I Cavalieri dello Zodiaco – La leggenda del grande tempio

09/01/2015

di Keiichi Sato
con: Animazione

Fin dai tempi del Mito, i Cavalieri dello Zodiaco sono i paladini della speranza e della virtù, sempre pronti a intervenire ogni volta che il Male minaccia il mondo. Molti anni dopo la Guerra Sacra che si è combattuta nel Grande Tempio, la vita della giovane Isabel di Thule viene sconvolta quando si scopre la sua vera identità: lei è la reincarnazione della dea Atena! Vittima di un agguato omicida, la ragazza viene salvata da un Cavaliere di Bronzo di nome Pegasus. Isabel, non senza timori e difficoltà, accetta il proprio destino e decide allora di recarsi al Grande Tempio, così da reclamare il suo ruolo di Dea. L'accompagneranno il fedelissimo Pegasus e gli altri Cavalieri di Bronzo. Ad attenderli però ci saranno gli invincibili Cavalieri d'Oro. Lo scontro per la salvezza dell'universo ha dunque inizio.

Il manga originale (Saint Seiya) è stato pubblicato a puntate tra il 1985 e il 1990 sulla popolare testata nipponica Weekly Shōnen Jump. La serie tv è andata in onda solo nove mesi dopo l’uscita del fumetto, riscuotendo fin dall’inizio un enorme successo a livello internazionale, grazie all'intrigante combinazione di mitologia greca, astrologia e arti marziali. Le imprese di Pegasus & Co. hanno conquistato un pubblico sempre più numeroso di appassionati tra i più giovani, al punto che questa serie è stata una delle più seguite della seconda metà degli anni '80 in patria e all'estero. Nel 2014, i cavalieri dello zodiaco tornano sul grande schermo a dieci anni di distanza dalle loro ultime avventure. Alla rinascita di Saint Seiya, l’autore del manga, Masami Kurumada, partecipa però solo in veste di produttore esecutivo.

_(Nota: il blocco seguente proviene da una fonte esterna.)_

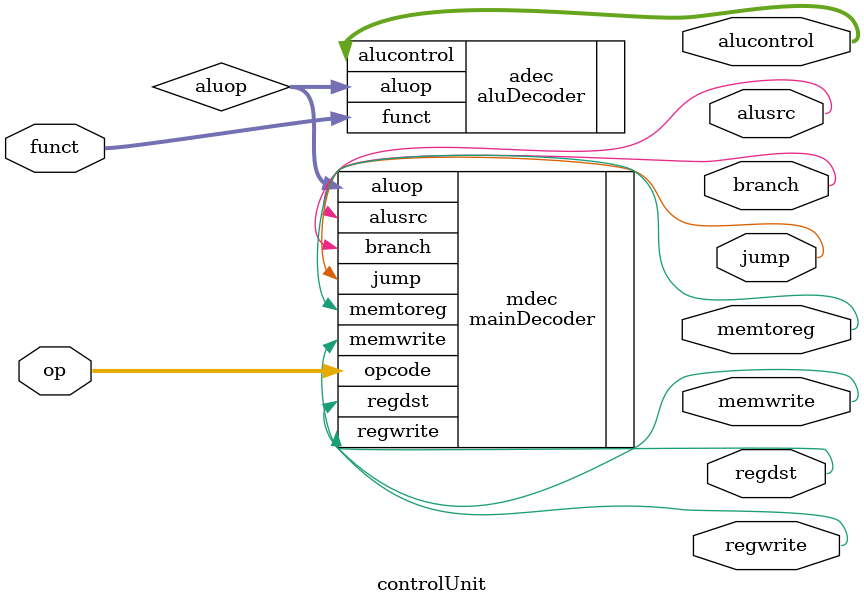
<source format=sv>
module controlUnit(input logic [5:0] funct,
						 op,
						 output logic memtoreg,
						 memwrite,
						 branch,
						 alusrc,
						 regdst,
						 regwrite,
						 jump,
						 output logic [2:0] alucontrol);

	logic [1:0] aluop;
	
	mainDecoder mdec(.opcode(op), .memtoreg(memtoreg), .memwrite(memwrite), .branch(branch),
						  .alusrc(alusrc), .regdst(regdst), .regwrite(regwrite), .aluop(aluop), .jump(jump));
	aluDecoder adec(.funct(funct), .aluop(aluop), .alucontrol(alucontrol));
	
endmodule 
</source>
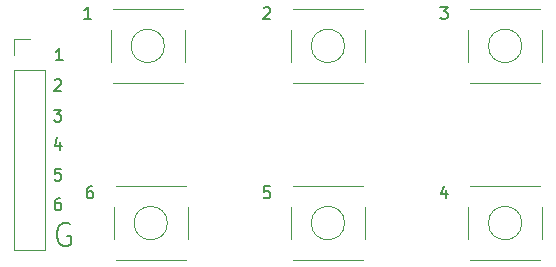
<source format=gbr>
%TF.GenerationSoftware,KiCad,Pcbnew,5.1.12-84ad8e8a86~92~ubuntu20.04.1*%
%TF.CreationDate,2021-11-18T20:56:59-07:00*%
%TF.ProjectId,macro-pad,6d616372-6f2d-4706-9164-2e6b69636164,rev?*%
%TF.SameCoordinates,Original*%
%TF.FileFunction,Legend,Top*%
%TF.FilePolarity,Positive*%
%FSLAX46Y46*%
G04 Gerber Fmt 4.6, Leading zero omitted, Abs format (unit mm)*
G04 Created by KiCad (PCBNEW 5.1.12-84ad8e8a86~92~ubuntu20.04.1) date 2021-11-18 20:56:59*
%MOMM*%
%LPD*%
G01*
G04 APERTURE LIST*
%ADD10C,0.150000*%
%ADD11C,0.200000*%
%ADD12C,0.120000*%
G04 APERTURE END LIST*
D10*
X104290476Y-67152380D02*
X104100000Y-67152380D01*
X104004761Y-67200000D01*
X103957142Y-67247619D01*
X103861904Y-67390476D01*
X103814285Y-67580952D01*
X103814285Y-67961904D01*
X103861904Y-68057142D01*
X103909523Y-68104761D01*
X104004761Y-68152380D01*
X104195238Y-68152380D01*
X104290476Y-68104761D01*
X104338095Y-68057142D01*
X104385714Y-67961904D01*
X104385714Y-67723809D01*
X104338095Y-67628571D01*
X104290476Y-67580952D01*
X104195238Y-67533333D01*
X104004761Y-67533333D01*
X103909523Y-67580952D01*
X103861904Y-67628571D01*
X103814285Y-67723809D01*
X119338095Y-67152380D02*
X118861904Y-67152380D01*
X118814285Y-67628571D01*
X118861904Y-67580952D01*
X118957142Y-67533333D01*
X119195238Y-67533333D01*
X119290476Y-67580952D01*
X119338095Y-67628571D01*
X119385714Y-67723809D01*
X119385714Y-67961904D01*
X119338095Y-68057142D01*
X119290476Y-68104761D01*
X119195238Y-68152380D01*
X118957142Y-68152380D01*
X118861904Y-68104761D01*
X118814285Y-68057142D01*
X134290476Y-67485714D02*
X134290476Y-68152380D01*
X134052380Y-67104761D02*
X133814285Y-67819047D01*
X134433333Y-67819047D01*
X133766666Y-51952380D02*
X134385714Y-51952380D01*
X134052380Y-52333333D01*
X134195238Y-52333333D01*
X134290476Y-52380952D01*
X134338095Y-52428571D01*
X134385714Y-52523809D01*
X134385714Y-52761904D01*
X134338095Y-52857142D01*
X134290476Y-52904761D01*
X134195238Y-52952380D01*
X133909523Y-52952380D01*
X133814285Y-52904761D01*
X133766666Y-52857142D01*
X118814285Y-52047619D02*
X118861904Y-52000000D01*
X118957142Y-51952380D01*
X119195238Y-51952380D01*
X119290476Y-52000000D01*
X119338095Y-52047619D01*
X119385714Y-52142857D01*
X119385714Y-52238095D01*
X119338095Y-52380952D01*
X118766666Y-52952380D01*
X119385714Y-52952380D01*
X104185714Y-52952380D02*
X103614285Y-52952380D01*
X103900000Y-52952380D02*
X103900000Y-51952380D01*
X103804761Y-52095238D01*
X103709523Y-52190476D01*
X103614285Y-52238095D01*
X101590476Y-68152380D02*
X101400000Y-68152380D01*
X101304761Y-68200000D01*
X101257142Y-68247619D01*
X101161904Y-68390476D01*
X101114285Y-68580952D01*
X101114285Y-68961904D01*
X101161904Y-69057142D01*
X101209523Y-69104761D01*
X101304761Y-69152380D01*
X101495238Y-69152380D01*
X101590476Y-69104761D01*
X101638095Y-69057142D01*
X101685714Y-68961904D01*
X101685714Y-68723809D01*
X101638095Y-68628571D01*
X101590476Y-68580952D01*
X101495238Y-68533333D01*
X101304761Y-68533333D01*
X101209523Y-68580952D01*
X101161904Y-68628571D01*
X101114285Y-68723809D01*
X101638095Y-65652380D02*
X101161904Y-65652380D01*
X101114285Y-66128571D01*
X101161904Y-66080952D01*
X101257142Y-66033333D01*
X101495238Y-66033333D01*
X101590476Y-66080952D01*
X101638095Y-66128571D01*
X101685714Y-66223809D01*
X101685714Y-66461904D01*
X101638095Y-66557142D01*
X101590476Y-66604761D01*
X101495238Y-66652380D01*
X101257142Y-66652380D01*
X101161904Y-66604761D01*
X101114285Y-66557142D01*
X101590476Y-63385714D02*
X101590476Y-64052380D01*
X101352380Y-63004761D02*
X101114285Y-63719047D01*
X101733333Y-63719047D01*
X101066666Y-60652380D02*
X101685714Y-60652380D01*
X101352380Y-61033333D01*
X101495238Y-61033333D01*
X101590476Y-61080952D01*
X101638095Y-61128571D01*
X101685714Y-61223809D01*
X101685714Y-61461904D01*
X101638095Y-61557142D01*
X101590476Y-61604761D01*
X101495238Y-61652380D01*
X101209523Y-61652380D01*
X101114285Y-61604761D01*
X101066666Y-61557142D01*
X101114285Y-58147619D02*
X101161904Y-58100000D01*
X101257142Y-58052380D01*
X101495238Y-58052380D01*
X101590476Y-58100000D01*
X101638095Y-58147619D01*
X101685714Y-58242857D01*
X101685714Y-58338095D01*
X101638095Y-58480952D01*
X101066666Y-59052380D01*
X101685714Y-59052380D01*
X101785714Y-56452380D02*
X101214285Y-56452380D01*
X101500000Y-56452380D02*
X101500000Y-55452380D01*
X101404761Y-55595238D01*
X101309523Y-55690476D01*
X101214285Y-55738095D01*
D11*
X102423809Y-70300000D02*
X102233333Y-70204761D01*
X101947619Y-70204761D01*
X101661904Y-70300000D01*
X101471428Y-70490476D01*
X101376190Y-70680952D01*
X101280952Y-71061904D01*
X101280952Y-71347619D01*
X101376190Y-71728571D01*
X101471428Y-71919047D01*
X101661904Y-72109523D01*
X101947619Y-72204761D01*
X102138095Y-72204761D01*
X102423809Y-72109523D01*
X102519047Y-72014285D01*
X102519047Y-71347619D01*
X102138095Y-71347619D01*
D12*
%TO.C,SW6*%
X140664214Y-70250000D02*
G75*
G03*
X140664214Y-70250000I-1414214J0D01*
G01*
X136280000Y-73370000D02*
X142220000Y-73370000D01*
X136280000Y-67130000D02*
X142220000Y-67130000D01*
X136130000Y-71590000D02*
X136130000Y-68910000D01*
X142370000Y-68910000D02*
X142370000Y-71590000D01*
%TO.C,SW5*%
X125664214Y-70250000D02*
G75*
G03*
X125664214Y-70250000I-1414214J0D01*
G01*
X121280000Y-73370000D02*
X127220000Y-73370000D01*
X121280000Y-67130000D02*
X127220000Y-67130000D01*
X121130000Y-71590000D02*
X121130000Y-68910000D01*
X127370000Y-68910000D02*
X127370000Y-71590000D01*
%TO.C,SW4*%
X110664214Y-70250000D02*
G75*
G03*
X110664214Y-70250000I-1414214J0D01*
G01*
X106280000Y-73370000D02*
X112220000Y-73370000D01*
X106280000Y-67130000D02*
X112220000Y-67130000D01*
X106130000Y-71590000D02*
X106130000Y-68910000D01*
X112370000Y-68910000D02*
X112370000Y-71590000D01*
%TO.C,SW3*%
X140664214Y-55250000D02*
G75*
G03*
X140664214Y-55250000I-1414214J0D01*
G01*
X136280000Y-58370000D02*
X142220000Y-58370000D01*
X136280000Y-52130000D02*
X142220000Y-52130000D01*
X136130000Y-56590000D02*
X136130000Y-53910000D01*
X142370000Y-53910000D02*
X142370000Y-56590000D01*
%TO.C,SW2*%
X125664214Y-55250000D02*
G75*
G03*
X125664214Y-55250000I-1414214J0D01*
G01*
X121280000Y-58370000D02*
X127220000Y-58370000D01*
X121280000Y-52130000D02*
X127220000Y-52130000D01*
X121130000Y-56590000D02*
X121130000Y-53910000D01*
X127370000Y-53910000D02*
X127370000Y-56590000D01*
%TO.C,SW1*%
X110414214Y-55250000D02*
G75*
G03*
X110414214Y-55250000I-1414214J0D01*
G01*
X106030000Y-58370000D02*
X111970000Y-58370000D01*
X106030000Y-52130000D02*
X111970000Y-52130000D01*
X105880000Y-56590000D02*
X105880000Y-53910000D01*
X112120000Y-53910000D02*
X112120000Y-56590000D01*
%TO.C,J1*%
X97670000Y-72570000D02*
X100330000Y-72570000D01*
X97670000Y-57270000D02*
X97670000Y-72570000D01*
X100330000Y-57270000D02*
X100330000Y-72570000D01*
X97670000Y-57270000D02*
X100330000Y-57270000D01*
X97670000Y-56000000D02*
X97670000Y-54670000D01*
X97670000Y-54670000D02*
X99000000Y-54670000D01*
%TD*%
M02*

</source>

Keiichi Satō firma questo reboot, ovvero dove si ripropone la genesi della storia ideata da Kurumada, stavolta tutta all'insegna della computer grafica: ormai nel cinema di animazione sono ben pochi gli autori che si prendono la briga di disegnare! Il Character design dei personaggi è al livello di un medio videogioco di oggi, tanto che durante la visione della pellicola si ha spesso la sensazione di trovarsi dentro il celeberrimo game Final Fantasy. Inoltre, i protagonisti hanno un aspetto davvero troppo Kawaii (“carino”), il look trendy dei vari cavalieri, con orecchini, tatuaggi e capelli nello stile delle boy band del J-pop, risulta per chi ha potuto ammirare la vecchia serie televisiva quasi irritante. A dire il vero, in questo discreto prodotto filmico si scopiazza abbastanza, talvolta in modo addirittura palese, come nel caso del personaggio di Cancer, che ricorda in tutto e per tutto il Jack Sparrow della saga cinematografica dei Pirati dei Caraibi.

Si salvano da una mediocrità generale i vari duelli tra i cavalieri: belli ed emozionanti, che poi sono da sempre la caratteristica principale di Saint Seiya, un fumetto – un po' come Ken il guerriero – che non ha mai spiccato per la complessità della trama, benché l'opera di Buronson e Tetsuo Hara presentasse una caratterizzazione dei personaggi assolutamente superiore a quella sviluppata da Kurumada.
I Cavalieri dello Zodiaco – La leggenda del grande tempio, tranne che per le sbavature modaiole di cui si è parlato sopra, rispetta in modo filologico la serie originale, proponendosi come un prodotto per adolescenti, i quali avranno senza altro la possibilità nutrire la propria immaginazione, ammirando le suggestive scenografie presenti nel film. Proprio qui troviamo la unica innovazione apportata da Satō. Sarebbe a dire, che al posto della usuale ambientazione in chiave fanta-mitologica, se ne è preferita in questo caso una molto più fantascientifica. Una scelta a nostro parere quanto mai azzeccata: alla fine i duelli nel Grande Tempio si svolgono in un mondo altro, quindi l'aver spostato il piano narrativo in uno spazio oltre la nostra dimensione è stata una piacevole intuizione.